L’État peut-il user moralement de la violence ?

Philosophie · Terminale · cours rédigé et vérifié par Claryo, conforme au Bulletin officiel

Problématique de la notion

L'État interdit la violence privée, mais il punit, emprisonne, fait la guerre : il semble vivre de ce qu'il proscrit. Faut-il y voir une contradiction ou une nécessité ? Si toute violence est immorale, l'État qui en use se condamne lui-même ; mais s'il y renonce, il livre les faibles à la violence des forts. Le problème est donc de déterminer ce qui peut transformer la force publique en autre chose qu'une domination : des fins justes, des règles, une légitimité ? Et de savoir si cette transformation suffit à la rendre morale.

Les thèses essentielles

· Weber (Le Savant et le Politique, 1919) : l'État revendique avec succès le monopole de la violence physique légitime ; gouverner, c'est accepter d'engager ce moyen spécifique, ce qui appelle une éthique de responsabilité et non de pure conviction. · Rousseau (Du contrat social, 1762) : force ne fait pas droit ; céder à la force est nécessité, non devoir.
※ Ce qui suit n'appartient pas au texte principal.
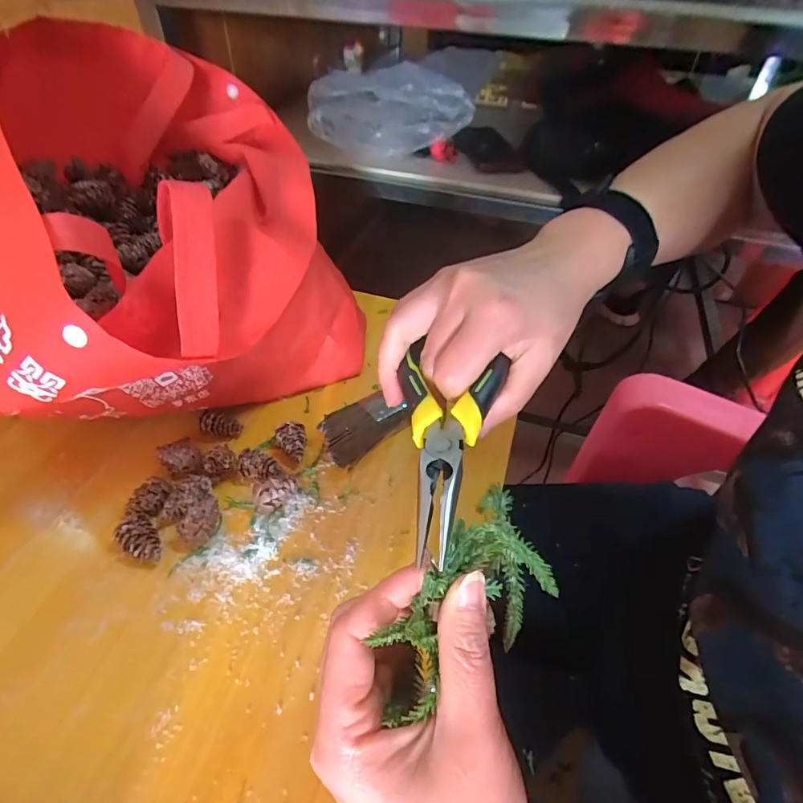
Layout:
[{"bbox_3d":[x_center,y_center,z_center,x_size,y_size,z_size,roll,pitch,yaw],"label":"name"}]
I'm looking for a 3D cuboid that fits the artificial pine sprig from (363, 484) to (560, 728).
[{"bbox_3d":[0.024,0.074,0.183,0.089,0.030,0.044,-30,54,-29],"label":"artificial pine sprig"}]

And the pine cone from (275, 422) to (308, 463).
[{"bbox_3d":[-0.086,0.033,0.371,0.022,0.018,0.032,-9,47,-13],"label":"pine cone"}]

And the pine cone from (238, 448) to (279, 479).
[{"bbox_3d":[-0.107,0.050,0.354,0.032,0.019,0.019,13,46,9],"label":"pine cone"}]

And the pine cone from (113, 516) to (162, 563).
[{"bbox_3d":[-0.171,0.093,0.308,0.021,0.020,0.033,-32,55,-30],"label":"pine cone"}]

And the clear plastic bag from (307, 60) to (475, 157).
[{"bbox_3d":[-0.022,-0.405,0.656,0.231,0.098,0.106,-15,48,-17],"label":"clear plastic bag"}]

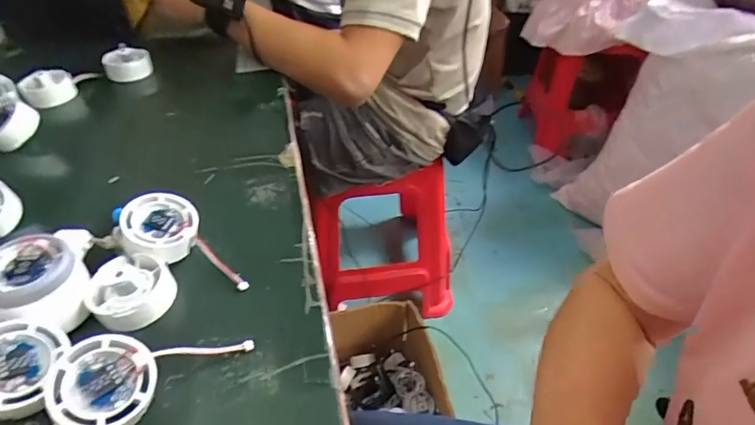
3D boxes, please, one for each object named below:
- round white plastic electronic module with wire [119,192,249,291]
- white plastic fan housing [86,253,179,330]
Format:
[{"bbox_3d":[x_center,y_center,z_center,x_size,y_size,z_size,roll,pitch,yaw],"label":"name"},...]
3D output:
[{"bbox_3d":[-0.153,0.027,0.366,0.057,0.039,0.101,-32,50,-31],"label":"round white plastic electronic module with wire"},{"bbox_3d":[-0.179,0.055,0.347,0.055,0.027,0.056,-24,46,-24],"label":"white plastic fan housing"}]

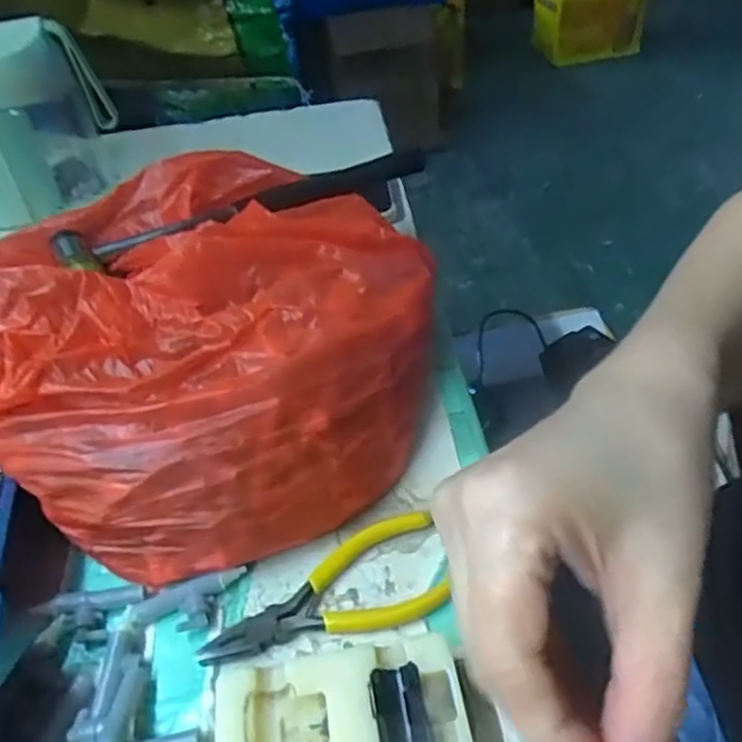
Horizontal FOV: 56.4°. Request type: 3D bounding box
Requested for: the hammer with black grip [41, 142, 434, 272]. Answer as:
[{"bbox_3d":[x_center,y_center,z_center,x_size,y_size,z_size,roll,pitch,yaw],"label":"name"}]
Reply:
[{"bbox_3d":[-0.071,-0.102,0.426,0.235,0.017,0.045,-22,46,-15],"label":"hammer with black grip"}]

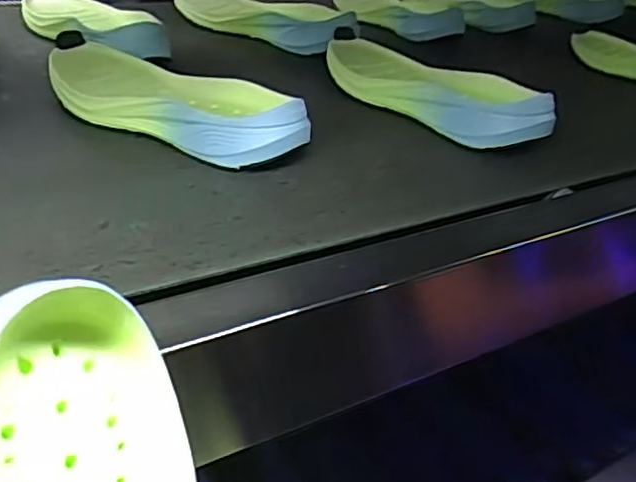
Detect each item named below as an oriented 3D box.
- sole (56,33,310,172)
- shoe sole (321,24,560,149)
[{"bbox_3d":[-0.134,-0.128,0.563,0.296,0.045,0.107,19,34,22],"label":"sole"},{"bbox_3d":[0.095,-0.161,0.648,0.087,0.042,0.296,-18,38,-32],"label":"shoe sole"}]

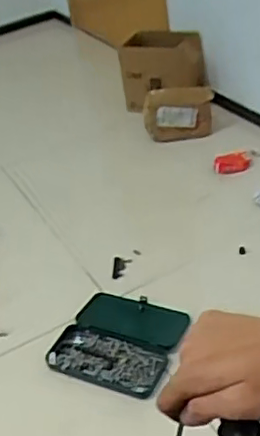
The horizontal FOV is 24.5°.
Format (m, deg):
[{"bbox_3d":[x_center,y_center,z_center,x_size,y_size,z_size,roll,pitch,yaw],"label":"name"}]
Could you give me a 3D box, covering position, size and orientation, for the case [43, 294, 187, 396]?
[{"bbox_3d":[-0.020,0.274,1.316,0.243,0.050,0.254,14,41,27],"label":"case"}]

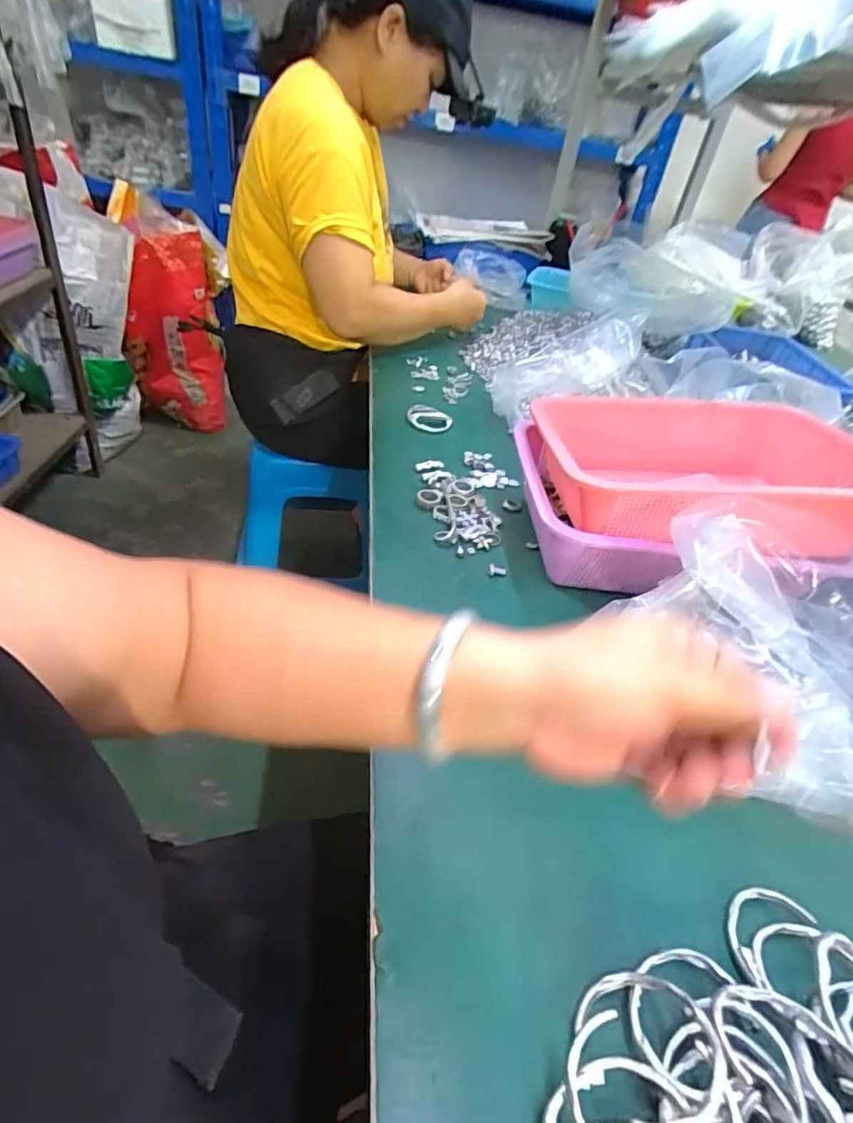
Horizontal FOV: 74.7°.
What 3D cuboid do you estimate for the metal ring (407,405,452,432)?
[{"bbox_3d":[0.004,-0.193,0.751,0.059,0.010,0.061,7,40,-6],"label":"metal ring"}]

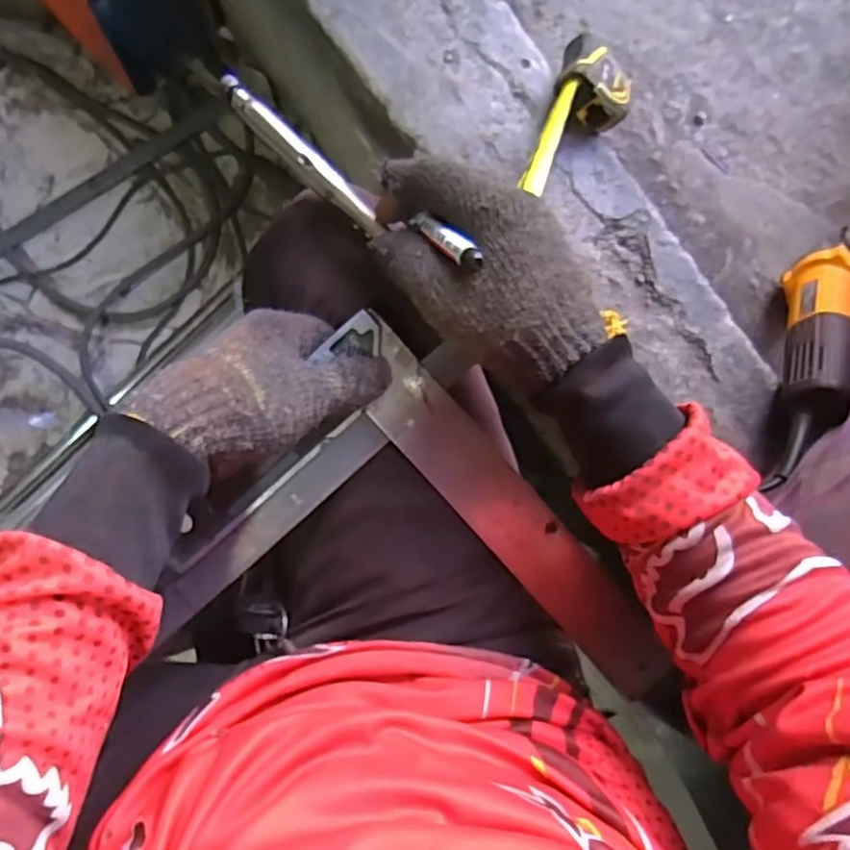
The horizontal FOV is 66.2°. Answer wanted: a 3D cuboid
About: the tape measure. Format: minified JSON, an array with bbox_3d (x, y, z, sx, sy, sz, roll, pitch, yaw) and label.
[{"bbox_3d":[0.113,-0.239,0.518,0.068,0.043,0.199,35,57,-6],"label":"tape measure"}]

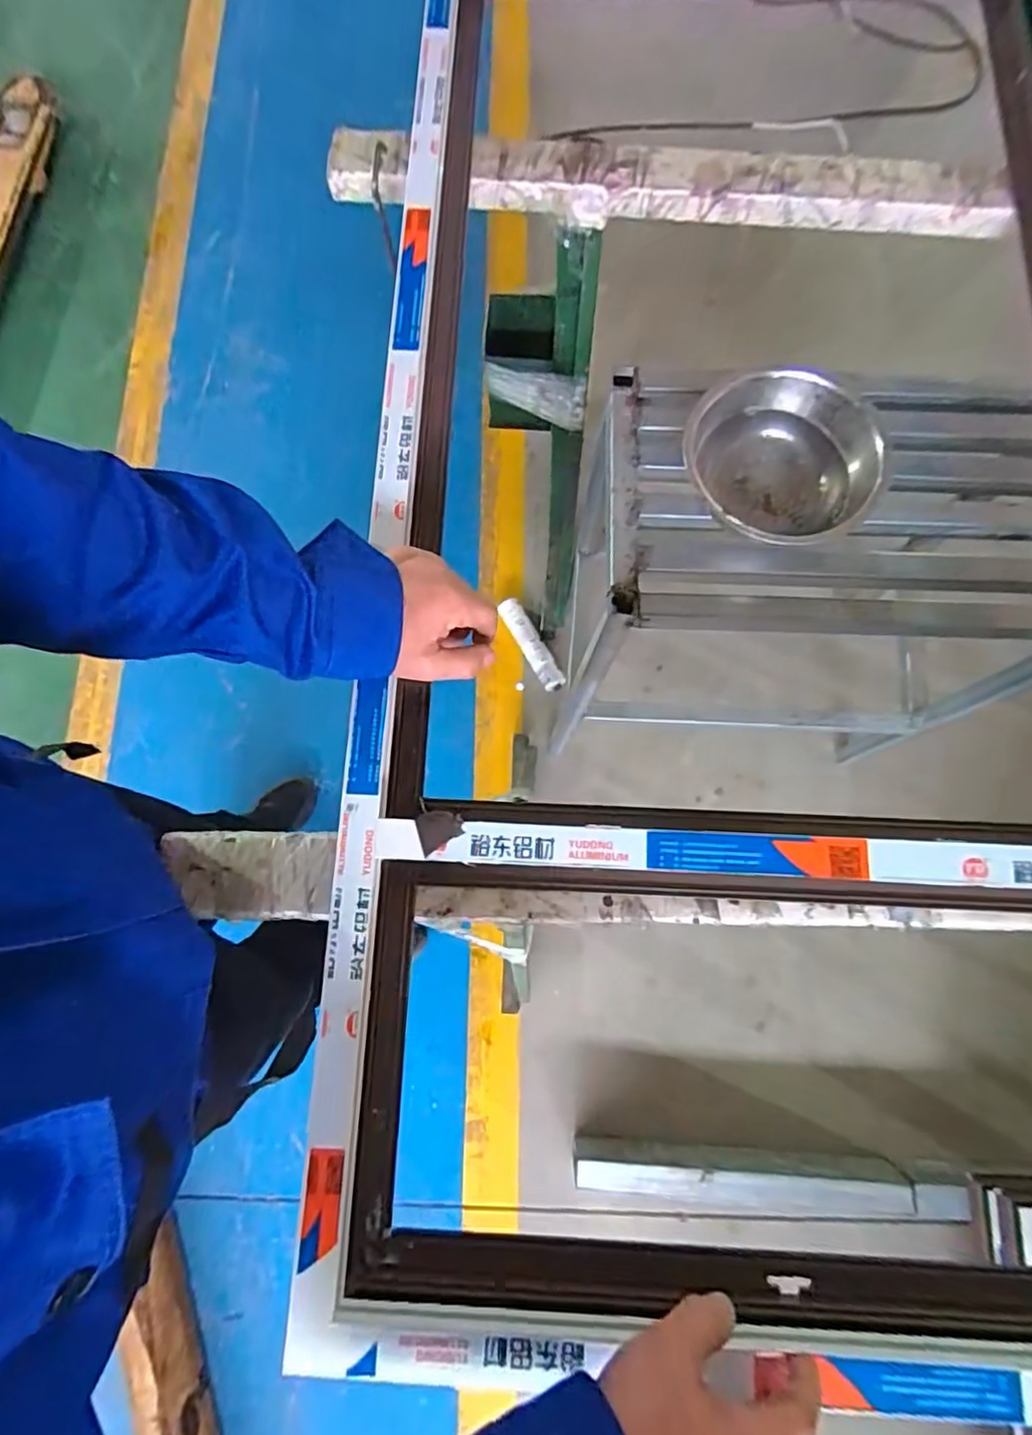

La violence d'État n'oblige que si elle est l'instrument d'une puissance légitime, fondée sur la volonté générale. · Machiavel (Le Prince, 1532) : la conservation de l'État peut exiger d'entrer dans le mal ; la cruauté bien employée, brève et mesurée, épargne des maux plus grands. La politique a ses règles propres, distinctes de la morale privée. · Hobbes (Léviathan, 1651) : les pactes sans le glaive ne sont que des paroles ; la contrainte publique est la condition d'effectivité du droit et de la paix. · Arendt (Sur la violence, 1969) : pouvoir et violence s'opposent ; le pouvoir naît du consentement et de l'action concertée, la violence n'est qu'un instrument qui peut tout détruire et ne rien fonder.

Distinctions et repères

Légal / légitime : une violence prévue par le droit peut rester injustifiable. Obligation / contrainte : la force contraint les corps, seule la légitimité oblige les volontés. Principe / cause / fin : juger la violence d'État, c'est examiner à la fois ce qui l'autorise, ce qui la déclenche et ce qu'elle vise. Distingue enfin violence, force publique et pouvoir : les confondre, c'est perdre le problème.

Sujets possibles

· La fin justifie-t-elle les moyens en politique ? · Un État sans violence est-il possible ? · Le pouvoir politique repose-t-il sur la force ?

Méthode

Évite le contresens classique : chez Weber, « légitime » ne veut pas dire « moral », mais « reconnu comme valable ». Pars de cette distinction pour problématiser. Construis ensuite l'alternative : nécessité de la force publique (Hobbes, Weber) contre impossibilité de fonder le droit sur la force (Rousseau, Arendt). Ton dépassement gagnera à déplacer la question : ce n'est pas la violence qui moralise l'État, ce sont les fins, les règles et le contrôle qui peuvent moraliser l'usage de la force.